Extracted page text data:
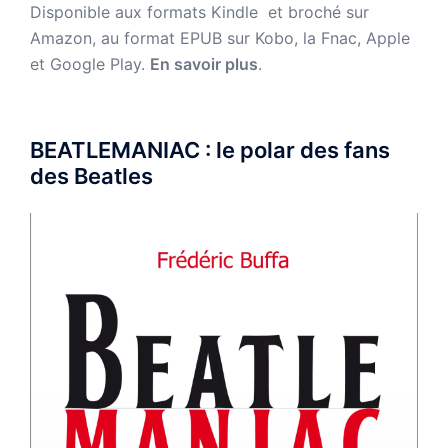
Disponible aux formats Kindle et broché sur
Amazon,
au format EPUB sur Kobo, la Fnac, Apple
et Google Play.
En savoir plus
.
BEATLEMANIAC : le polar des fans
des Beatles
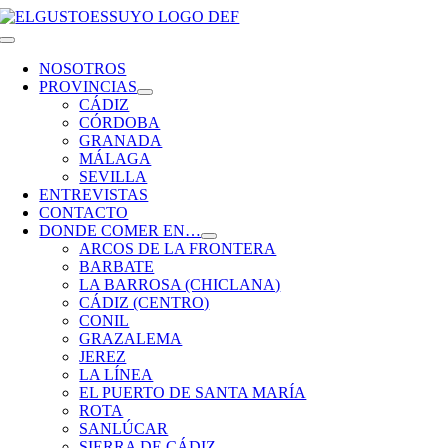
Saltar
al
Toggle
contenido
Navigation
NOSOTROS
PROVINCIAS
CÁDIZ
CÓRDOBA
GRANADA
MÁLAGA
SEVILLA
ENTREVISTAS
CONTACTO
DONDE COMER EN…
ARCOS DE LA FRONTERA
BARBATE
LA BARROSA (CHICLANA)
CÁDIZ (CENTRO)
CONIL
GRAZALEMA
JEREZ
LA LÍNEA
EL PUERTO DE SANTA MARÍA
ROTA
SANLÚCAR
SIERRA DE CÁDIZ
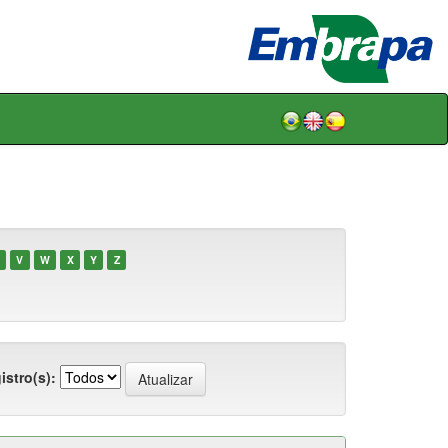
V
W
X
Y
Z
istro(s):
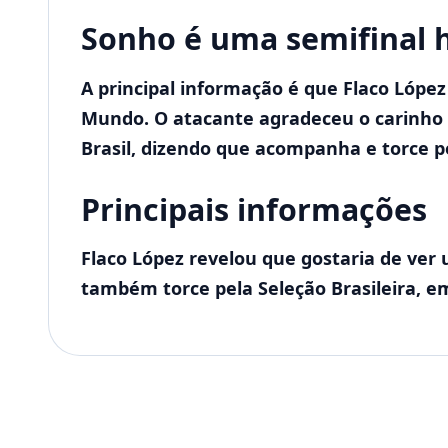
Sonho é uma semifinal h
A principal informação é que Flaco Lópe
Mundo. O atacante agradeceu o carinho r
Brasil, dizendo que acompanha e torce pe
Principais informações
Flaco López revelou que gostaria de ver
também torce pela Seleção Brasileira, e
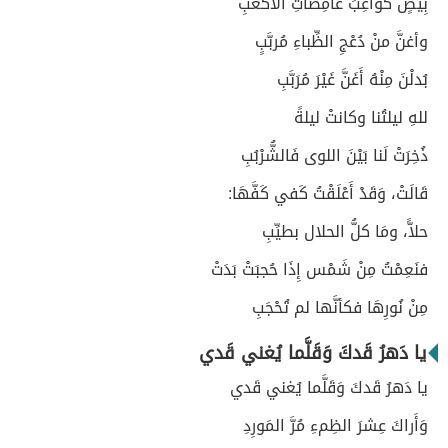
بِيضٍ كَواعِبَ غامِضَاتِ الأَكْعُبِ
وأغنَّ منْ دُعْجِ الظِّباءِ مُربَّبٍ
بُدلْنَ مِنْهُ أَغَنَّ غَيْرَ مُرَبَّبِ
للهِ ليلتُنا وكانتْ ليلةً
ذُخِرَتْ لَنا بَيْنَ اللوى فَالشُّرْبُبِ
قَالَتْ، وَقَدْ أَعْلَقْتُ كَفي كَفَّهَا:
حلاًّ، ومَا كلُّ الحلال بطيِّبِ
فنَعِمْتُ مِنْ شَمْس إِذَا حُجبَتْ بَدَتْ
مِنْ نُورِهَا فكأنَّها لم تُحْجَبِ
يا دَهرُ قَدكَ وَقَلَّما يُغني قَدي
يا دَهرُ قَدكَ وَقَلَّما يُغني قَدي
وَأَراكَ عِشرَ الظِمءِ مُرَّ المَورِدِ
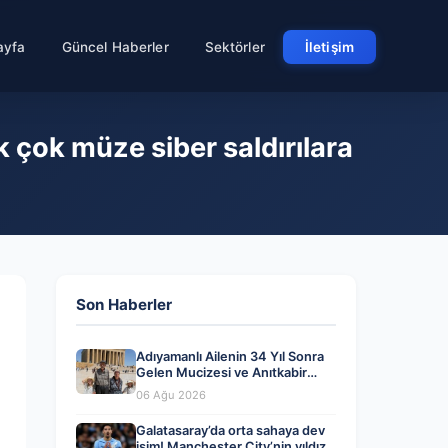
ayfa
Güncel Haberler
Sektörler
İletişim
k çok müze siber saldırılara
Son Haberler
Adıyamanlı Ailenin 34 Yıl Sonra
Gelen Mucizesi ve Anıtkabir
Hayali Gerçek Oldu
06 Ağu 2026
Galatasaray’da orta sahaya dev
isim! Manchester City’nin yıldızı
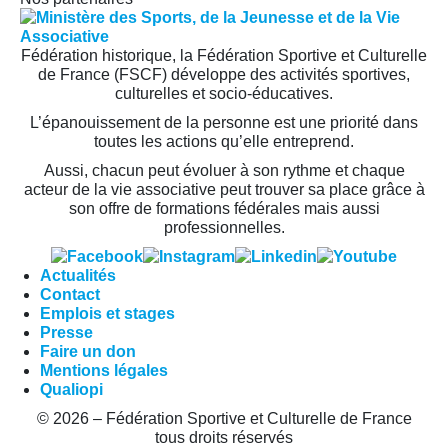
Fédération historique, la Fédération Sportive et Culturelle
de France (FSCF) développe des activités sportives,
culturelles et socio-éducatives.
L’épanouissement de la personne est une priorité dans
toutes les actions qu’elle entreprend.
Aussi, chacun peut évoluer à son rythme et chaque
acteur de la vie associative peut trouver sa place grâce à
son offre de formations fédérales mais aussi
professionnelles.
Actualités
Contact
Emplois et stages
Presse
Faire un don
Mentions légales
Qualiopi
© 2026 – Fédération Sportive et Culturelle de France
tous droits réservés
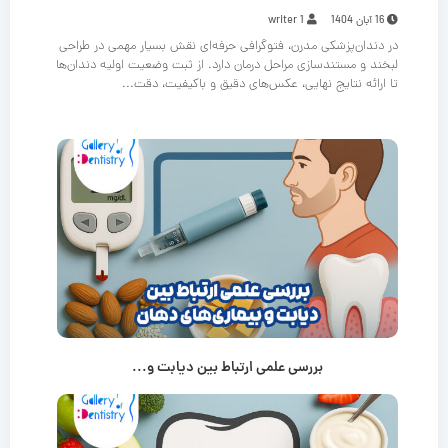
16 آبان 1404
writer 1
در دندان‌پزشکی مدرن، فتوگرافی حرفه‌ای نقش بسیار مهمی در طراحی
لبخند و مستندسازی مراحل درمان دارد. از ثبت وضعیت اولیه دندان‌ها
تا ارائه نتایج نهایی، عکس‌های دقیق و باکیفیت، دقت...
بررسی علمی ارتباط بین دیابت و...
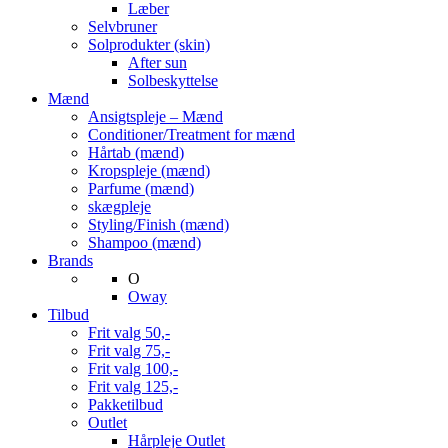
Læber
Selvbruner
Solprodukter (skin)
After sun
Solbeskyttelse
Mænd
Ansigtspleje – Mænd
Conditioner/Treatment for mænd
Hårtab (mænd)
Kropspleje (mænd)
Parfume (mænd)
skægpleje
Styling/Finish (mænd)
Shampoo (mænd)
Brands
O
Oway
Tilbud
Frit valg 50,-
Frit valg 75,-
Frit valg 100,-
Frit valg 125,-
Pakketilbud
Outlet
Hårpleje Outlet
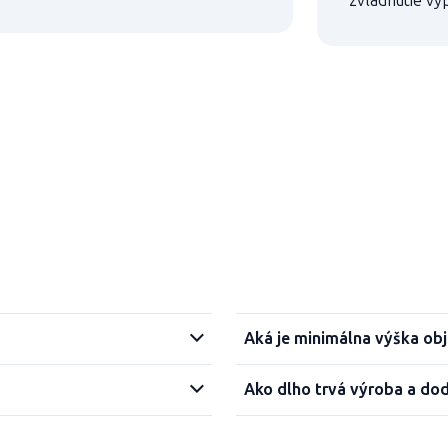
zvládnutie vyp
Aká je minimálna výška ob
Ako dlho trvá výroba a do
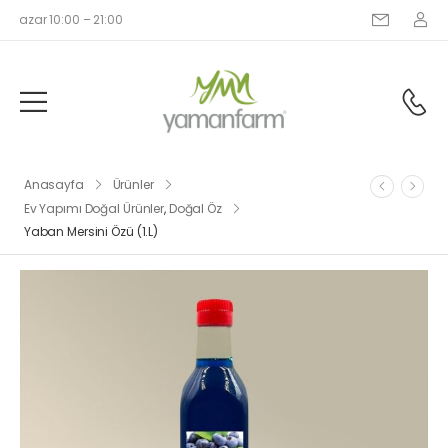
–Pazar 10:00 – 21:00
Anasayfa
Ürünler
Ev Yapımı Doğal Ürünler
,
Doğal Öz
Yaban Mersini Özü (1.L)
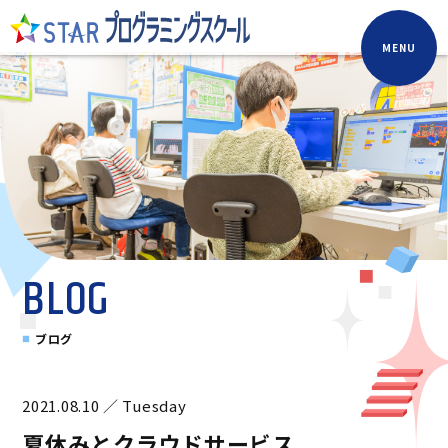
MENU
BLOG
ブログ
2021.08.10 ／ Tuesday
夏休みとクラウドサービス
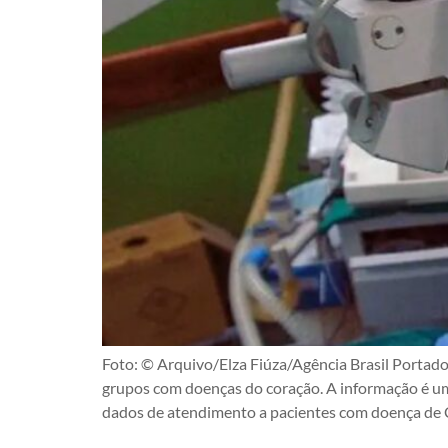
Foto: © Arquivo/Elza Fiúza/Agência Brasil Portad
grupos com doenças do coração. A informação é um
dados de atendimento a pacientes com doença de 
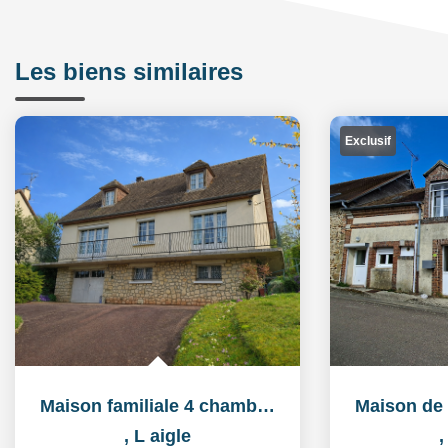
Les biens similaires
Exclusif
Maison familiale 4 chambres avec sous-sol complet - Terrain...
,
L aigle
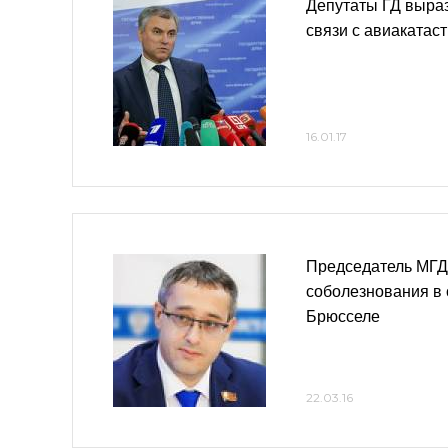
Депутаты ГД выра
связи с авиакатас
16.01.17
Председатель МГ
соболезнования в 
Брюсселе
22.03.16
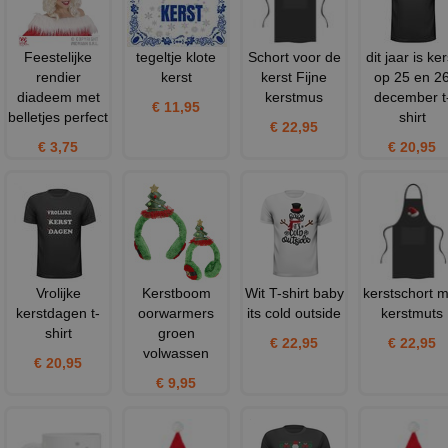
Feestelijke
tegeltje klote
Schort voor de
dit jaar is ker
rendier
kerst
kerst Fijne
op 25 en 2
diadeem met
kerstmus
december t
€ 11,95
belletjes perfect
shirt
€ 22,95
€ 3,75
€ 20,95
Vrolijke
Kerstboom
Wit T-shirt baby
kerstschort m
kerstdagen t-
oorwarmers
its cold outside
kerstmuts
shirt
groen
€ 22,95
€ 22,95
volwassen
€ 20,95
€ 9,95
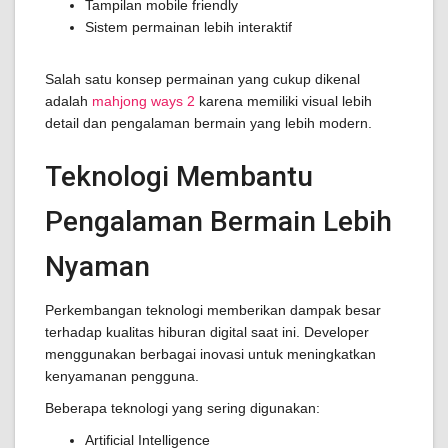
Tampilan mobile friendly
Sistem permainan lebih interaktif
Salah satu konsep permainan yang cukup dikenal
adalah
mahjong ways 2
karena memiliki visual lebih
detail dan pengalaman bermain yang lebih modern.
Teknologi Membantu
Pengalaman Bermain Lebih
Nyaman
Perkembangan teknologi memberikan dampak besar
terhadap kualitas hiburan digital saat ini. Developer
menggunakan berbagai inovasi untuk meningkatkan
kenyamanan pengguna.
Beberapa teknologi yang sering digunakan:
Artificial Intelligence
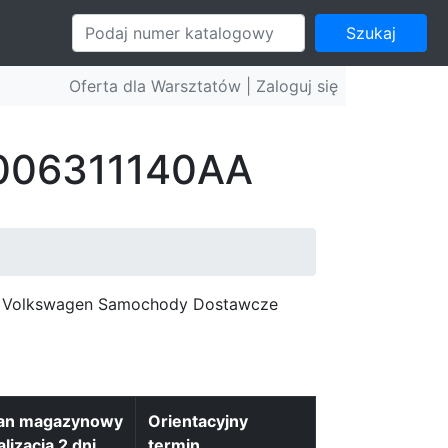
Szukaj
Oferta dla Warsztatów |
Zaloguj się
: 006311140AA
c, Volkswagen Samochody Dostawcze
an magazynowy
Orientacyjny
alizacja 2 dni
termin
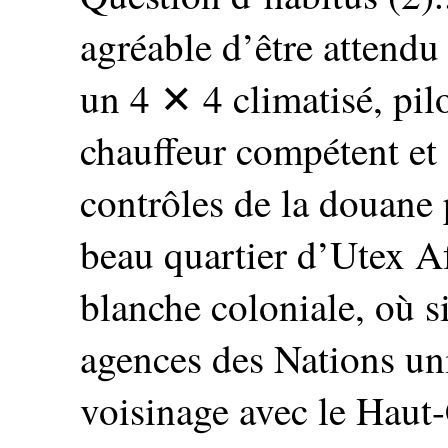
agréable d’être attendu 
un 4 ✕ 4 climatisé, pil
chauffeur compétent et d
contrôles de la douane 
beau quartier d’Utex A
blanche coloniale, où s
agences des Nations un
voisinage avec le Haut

What the task asks
Repeat the records in full and exactly, leaving every picture out.

Worked solution
Disponible aux formats Kindle et broché sur
Amazon,
au format EPUB sur Kobo, la Fnac, Apple
et Google Play.
En savoir plus
.
BEATLEMANIAC : le polar des fans
des Beatles
Saltar
al
Toggle
contenido
Navigation
NOSOTROS
PROVINCIAS
CÁDIZ
CÓRDOBA
GRANADA
MÁLAGA
SEVILLA
ENTREVISTAS
CONTACTO
DONDE COMER EN…
ARCOS DE LA FRONTERA
BARBATE
LA BARROSA (CHICLANA)
CÁDIZ (CENTRO)
CONIL
GRAZALEMA
JEREZ
LA LÍNEA
EL PUERTO DE SANTA MARÍA
ROTA
SANLÚCAR
SIERRA DE CÁDIZ
V
W
X
Y
Z
istro(s):
Sonho é uma semifinal h
A principal informação é que Flaco Lópe
Mundo. O atacante agradeceu o carinho r
Brasil, dizendo que acompanha e torce pe
Principais informações
Flaco López revelou que gostaria de ver
também torce pela Seleção Brasileira, e
بِيضٍ كَواعِبَ غامِضَاتِ الأَكْعُبِ
وأغنَّ منْ دُعْجِ الظِّباءِ مُربَّبٍ
بُدلْنَ مِنْهُ أَغَنَّ غَيْرَ مُرَبَّبِ
للهِ ليلتُنا وكانتْ ليلةً
ذُخِرَتْ لَنا بَيْنَ اللوى فَالشُّرْبُبِ
قَالَتْ، وَقَدْ أَعْلَقْتُ كَفي كَفَّهَا:
حلاًّ، ومَا كلُّ الحلال بطيِّبِ
فنَعِمْتُ مِنْ شَمْس إِذَا حُجبَتْ بَدَتْ
مِنْ نُورِهَا فكأنَّها لم تُحْجَبِ
يا دَهرُ قَدكَ وَقَلَّما يُغني قَدي
يا دَهرُ قَدكَ وَقَلَّما يُغني قَدي
وَأَراكَ عِشرَ الظِمءِ مُرَّ المَورِدِ
ayfa
Güncel Haberler
Sektörler
İletişim
k çok müze siber saldırılara
Son Haberler
Adıyamanlı Ailenin 34 Yıl Sonra
Gelen Mucizesi ve Anıtkabir
Hayali Gerçek Oldu
06 Ağu 2026
Galatasaray’da orta sahaya dev
isim! Manchester City’nin yıldızı
Fédération historique, la Fédération Sportive et Culturelle
de France (FSCF) développe des activités sportives,
culturelles et socio-éducatives.
L’épanouissement de la personne est une priorité dans
toutes les actions qu’elle entreprend.
Aussi, chacun peut évoluer à son rythme et chaque
acteur de la vie associative peut trouver sa place grâce à
son offre de formations fédérales mais aussi
professionnelles.
Actualités
Contact
Emplois et stages
Presse
Faire un don
Mentions légales
Qualiopi
© 2026 – Fédération Sportive et Culturelle de France
tous droits réservés
16 آبان 1404
writer 1
در دندان‌پزشکی مدرن، فتوگرافی حرفه‌ای نقش بسیار مهمی در طراحی
لبخند و مستندسازی مراحل درمان دارد. از ثبت وضعیت اولیه دندان‌ها
تا ارائه نتایج نهایی، عکس‌های دقیق و باکیفیت، دقت...
بررسی علمی ارتباط بین دیابت و...
Læber
Selvbruner
Solprodukter (skin)
After sun
Solbeskyttelse
Mænd
Ansigtspleje – Mænd
Conditioner/Treatment for mænd
Hårtab (mænd)
Kropspleje (mænd)
Parfume (mænd)
skægpleje
Styling/Finish (mænd)
Shampoo (mænd)
Brands
O
Oway
Tilbud
Frit valg 50,-
Frit valg 75,-
Frit valg 100,-
Frit valg 125,-
Pakketilbud
Outlet
Hårpleje Outlet
zvládnutie vyp
Aká je minimálna výška ob
Ako dlho trvá výroba a do
–Pazar 10:00 – 21:00
Anasayfa
Ürünler
Ev Yapımı Doğal Ürünler
,
Doğal Öz
Yaban Mersini Özü (1.L)
MENU
BLOG
ブログ
2021.08.10 ／ Tuesday
夏休みとクラウドサービス
Foto: © Arquivo/Elza Fiúza/Agência Brasil Portad
grupos com doenças do coração. A informação é um
dados de atendimento a pacientes com doença de 
Les biens similaires
Exclusif
Maison familiale 4 chambres avec sous-sol complet - Terrain...
,
L aigle
Депутаты ГД выра
связи с авиакатас
16.01.17
Председатель МГ
соболезнования в 
Брюсселе
22.03.16
Feestelijke
tegeltje klote
Schort voor de
dit jaar is ker
rendier
kerst
kerst Fijne
op 25 en 2
diadeem met
kerstmus
december t
€ 11,95
belletjes perfect
shirt
€ 22,95
€ 3,75
€ 20,95
Vrolijke
Kerstboom
Wit T-shirt baby
kerstschort m
kerstdagen t-
oorwarmers
its cold outside
kerstmuts
shirt
groen
€ 22,95
€ 22,95
volwassen
€ 20,95
€ 9,95
Tampilan mobile friendly
Sistem permainan lebih interaktif
Salah satu konsep permainan yang cukup dikenal
adalah
mahjong ways 2
karena memiliki visual lebih
detail dan pengalaman bermain yang lebih modern.
Teknologi Membantu
Pengalaman Bermain Lebih
Nyaman
Perkembangan teknologi memberikan dampak besar
terhadap kualitas hiburan digital saat ini. Developer
menggunakan berbagai inovasi untuk meningkatkan
kenyamanan pengguna.
Beberapa teknologi yang sering digunakan:
Artificial Intelligence
Szukaj
Oferta dla Warsztatów |
Zaloguj się
: 006311140AA
c, Volkswagen Samochody Dostawcze
an magazynowy
Orientacyjny
alizacja 2 dni
termin
agréable d’être attendu 
un 4 ✕ 4 climatisé, pil
chauffeur compétent et d
contrôles de la douane 
beau quartier d’Utex A
blanche coloniale, où s
agences des Nations un
voisinage avec le Haut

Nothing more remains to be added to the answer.